Choosing A New Therapist As A Black Man: Other Things I Wish I Would Have Known

In the previous post, I described some things I wish I would have known my first time in therapy. There are a couple of more things that I would like to share. After being hospitalized and seeing available clinicians at the school’s counseling center, I decided to leave school to address my needs.I had to find a therapist and to be honest I knew nothing about finding one. I didn’t know where to start. I didn’t know who to ask and was kind of ashamed to ask. I had insurance but I was unsure about my benefits and I had no idea how I would pay for it if I had to. So many questions to go along with the voices in my head. I just wanted help but I wanted to make sure I got help from the right person. Someone that made me feel comfortable.

From my previous experience, I knew what I didn’t want…

  • someone who sees me as a number instead of a person
  •  a person I felt like I couldn’t relate to (race)
  • I was also a little shaky about seeing a lady therapist

(I do not have these same beliefs now when choosing a therapist but I was new to this at the time and I was guided by my own ignorance)

Due to the severity of my issues and the concern expressed by my family, my uncle suggested that I see a psychologist that he knew and this considerably changed my life.

I was scheduled for an impromptu appointment and I was accompanied by my uncle.

I was nervous. I wanted and needed help but I did not want to be disappointed. All I could do was reflect on my previous encounters. I could literally feel my heart beat increase and I was breathing heavy. A part of me wanted to come up with an excuse to go back home and ball back up in the bed.
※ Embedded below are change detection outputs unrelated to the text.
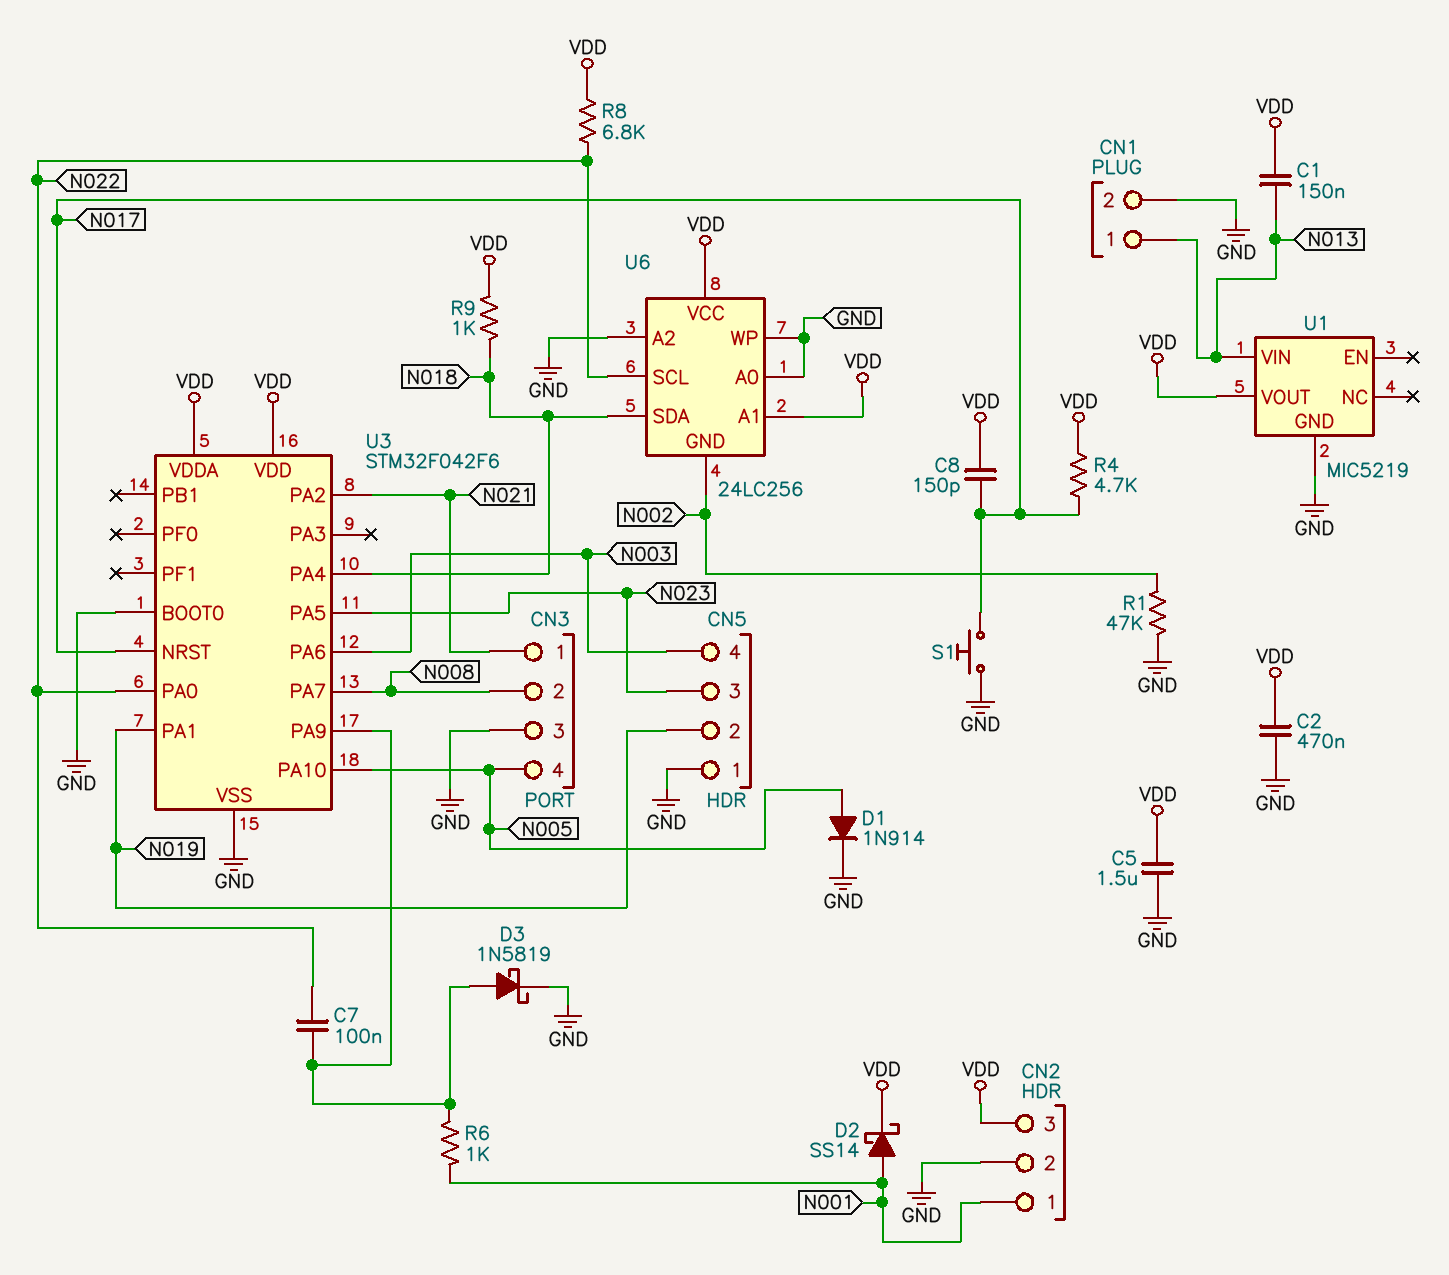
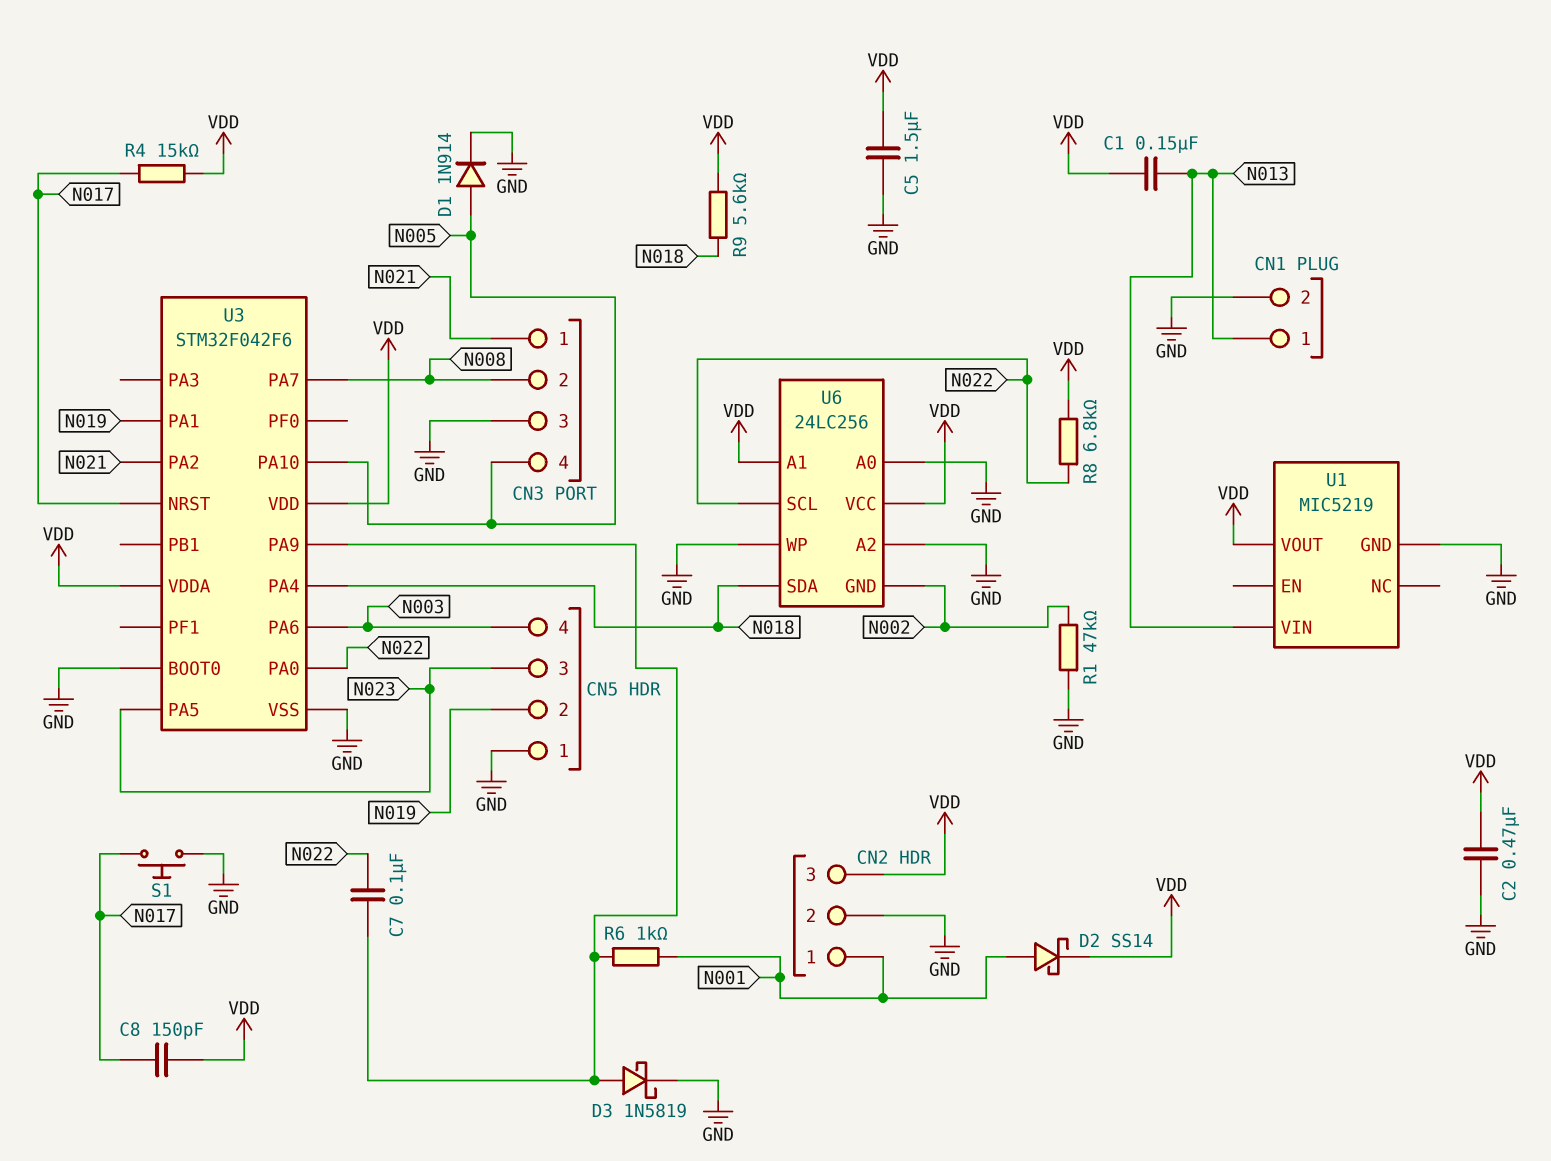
R4: 4.7k (N017, VDD) -> 15k (N017, VDD)
R9: 1k (N018, VDD) -> 5.6k (N018, VDD)

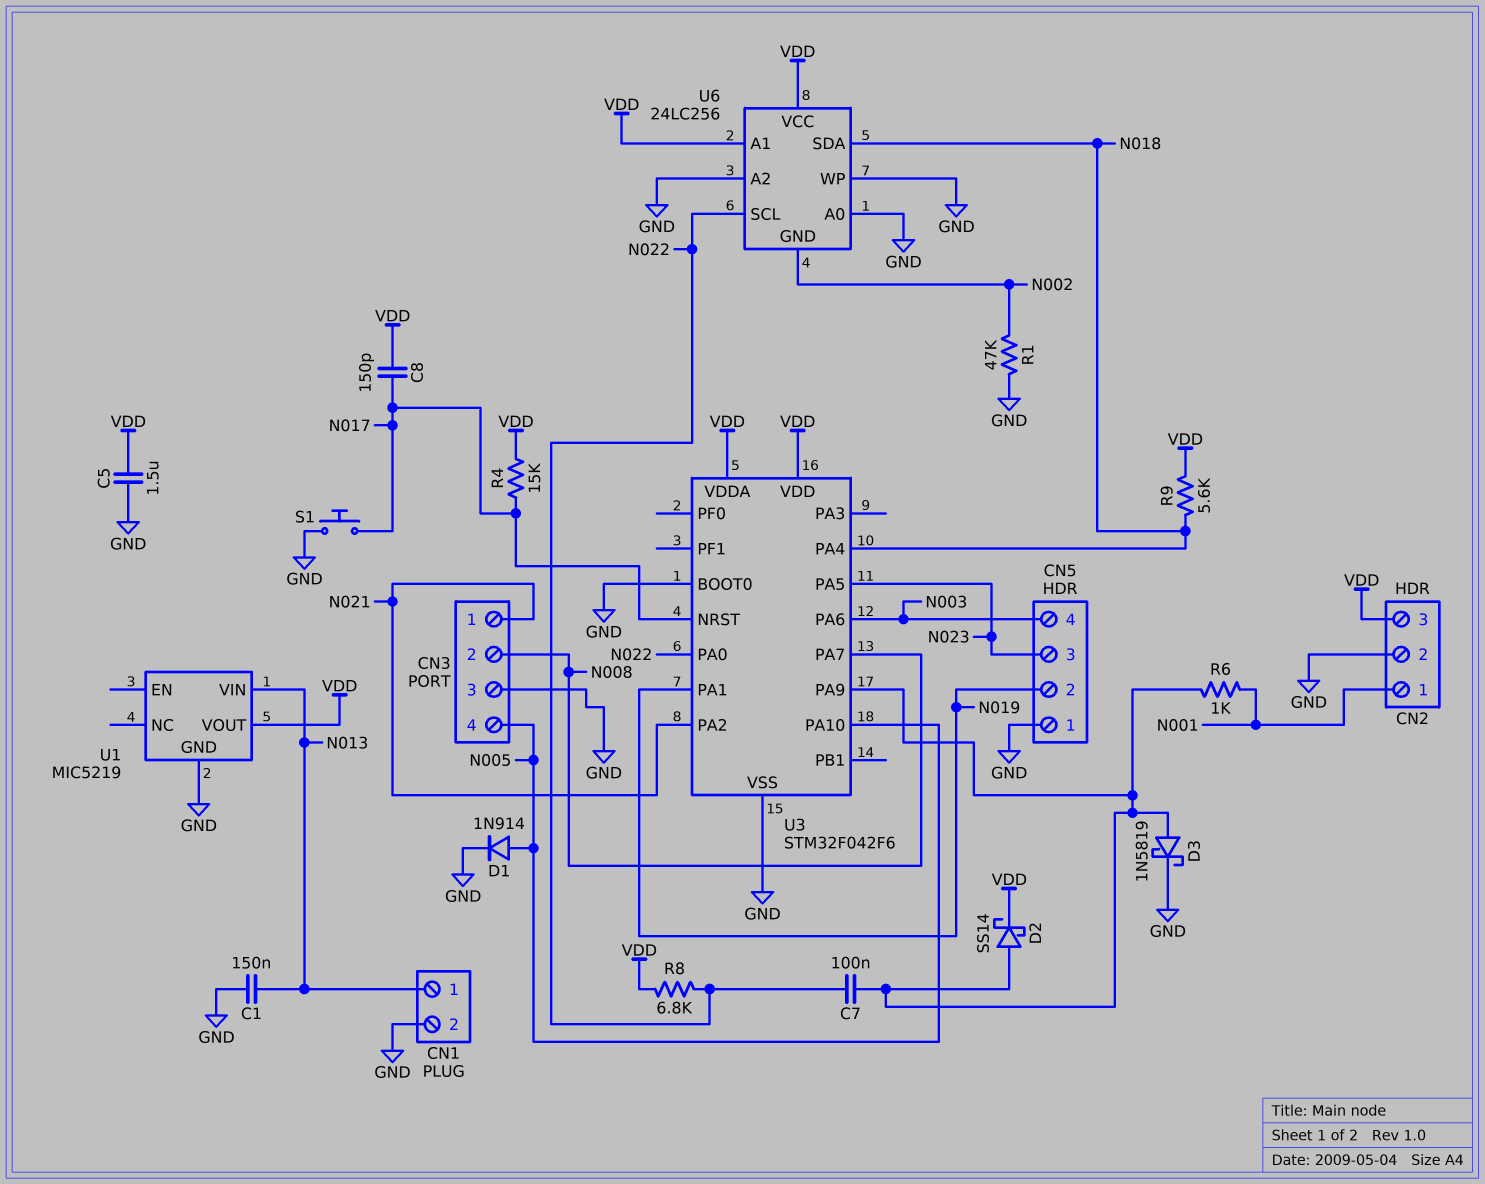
C1: 150nF (N013, VDD) -> 150nF (GND, N013)
C2: 470nF (GND, VDD) -> none
D2: schottky SS14 (A N001, K VDD) -> schottky SS14 (A U3/PA9, K VDD)

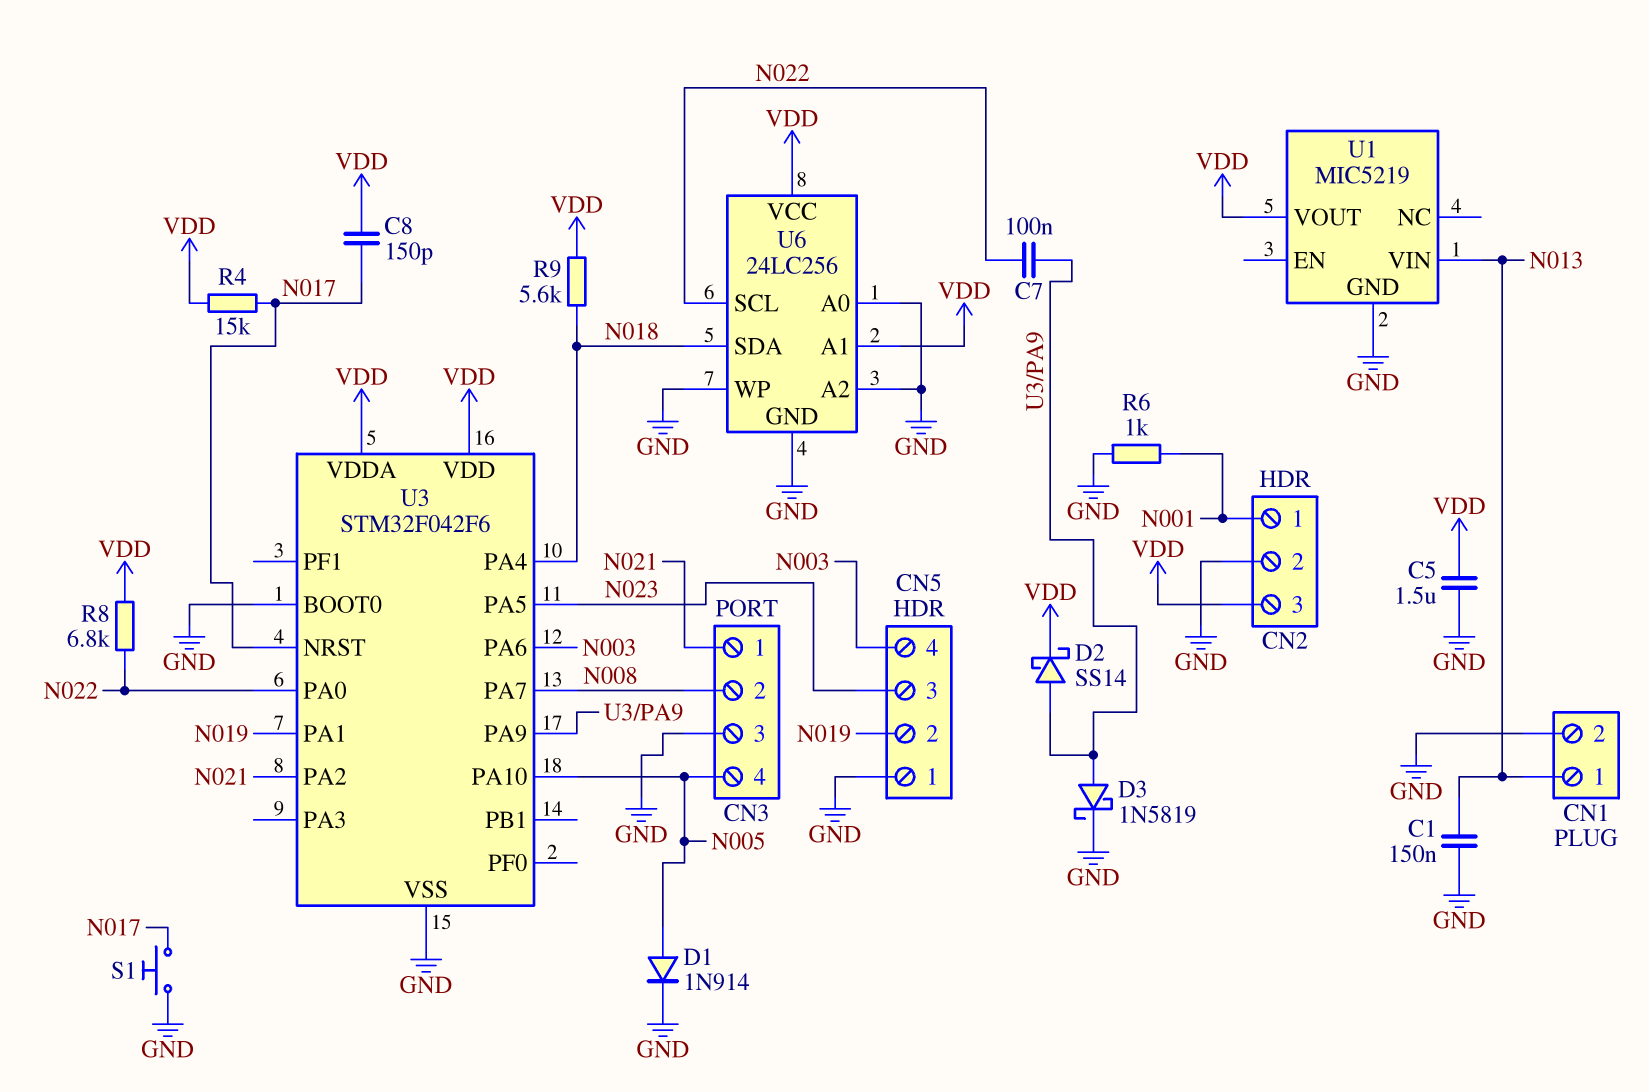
R1: 47k (GND, N002) -> none
R6: 1k (N001, U3/PA9) -> 1k (GND, N001)
U6 pin GND: N002 -> GND

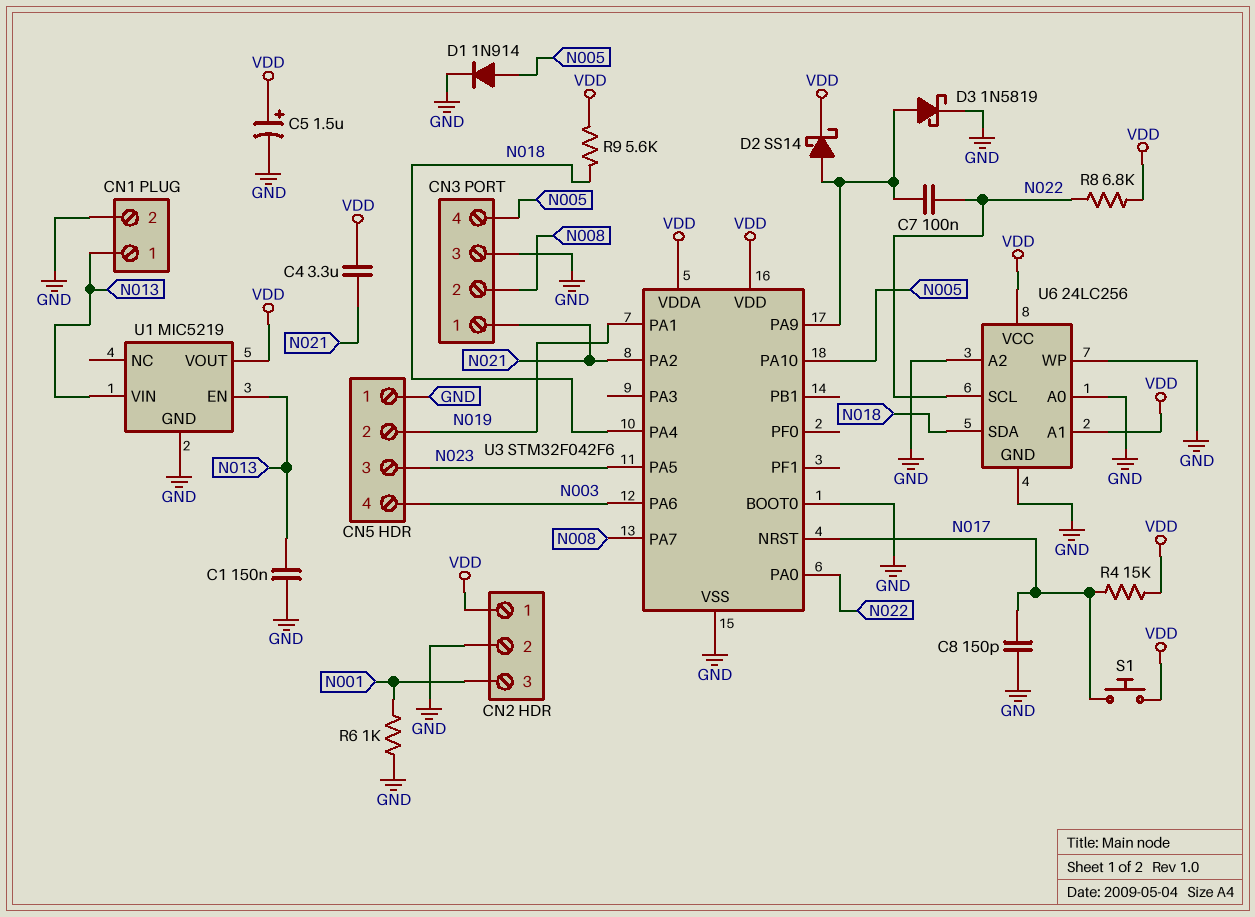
C4: none -> 3.3uF (N021, VDD)
C5: 1.5uF (GND, VDD) -> 1.5uF (plus VDD, minus GND)
C8: 150pF (N017, VDD) -> 150pF (GND, N017)
CN2 pin 1: N001 -> VDD
CN2 pin 3: VDD -> N001
S1: button (GND, N017) -> button (N017, VDD)
U1 pin EN: none -> N013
We walked in the office and the receptionist was a black lady.  There was a slight sigh of relief as I thought "Ok. The doctor employs blacks. He may be cool. Relax Shaun. Relax."
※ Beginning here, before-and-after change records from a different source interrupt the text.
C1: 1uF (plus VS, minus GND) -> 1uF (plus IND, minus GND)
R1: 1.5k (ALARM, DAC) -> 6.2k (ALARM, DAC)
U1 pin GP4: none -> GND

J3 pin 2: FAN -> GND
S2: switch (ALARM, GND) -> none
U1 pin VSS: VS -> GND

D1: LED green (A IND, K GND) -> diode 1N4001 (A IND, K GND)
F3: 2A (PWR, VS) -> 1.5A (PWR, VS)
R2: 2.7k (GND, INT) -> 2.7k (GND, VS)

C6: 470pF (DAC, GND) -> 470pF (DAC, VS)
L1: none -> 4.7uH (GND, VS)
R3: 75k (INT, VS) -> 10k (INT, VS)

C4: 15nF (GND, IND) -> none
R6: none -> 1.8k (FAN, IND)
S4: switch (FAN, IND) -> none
But then I thought, "Maaaan I’m about to see a Psychologist. There’s no comfort in that."

Then the doctor came out.

"What’s up Shaun? My name is Kendell" and the invisible weight of anxiety lifted off of my shoulders.


I looked to see that the doctor I was referred to is black man. Not only is he a black man but he’s a young black man dressed in a t shirt, jeans, and some J's (Jordan sneakers). I never met this man before, I did not know his educational background or skill set to address my needs, but there was a sense of comfort there because he looked like me.

You shouldn’t judge a book by it’s cover but sometimes the cover of the book makes it a little more enticing to open up.

After a couple of sessions, we were able to hit on a lot of different things and my new therapist was able recognize that some of my issues were outside of his scope. Therefore he referred me to someone, a white male psychiatrist, who could address those needs. This experience helped me learn something else about therapy

  • When attending therapy, just because you like a therapist does not mean that’s the therapist for you. A good clinician will recognize when their skill set and knowledge does not correlate with your needs and will refer you to a clinician who can (Dr. Jasper is great at what he does and we made progress, but he understood that I needed something that he could not provide at the time)
  • Do not take it personal. The clinician truly wants what is best for you. I had to trust his recommendation and understood that sometimes this can be a trial and error process. It is not an exact science.

It can be difficult to find a black male in the mental health field, but seeing a mental health professional that looked like me allowed me to soften my stance on seeing a therapist and I was able to make strides in improving my mental health. Dr. Jasper not only helped me address my mental illness but he also helped me break the stereotype that the counseling field is just for women or the majority population.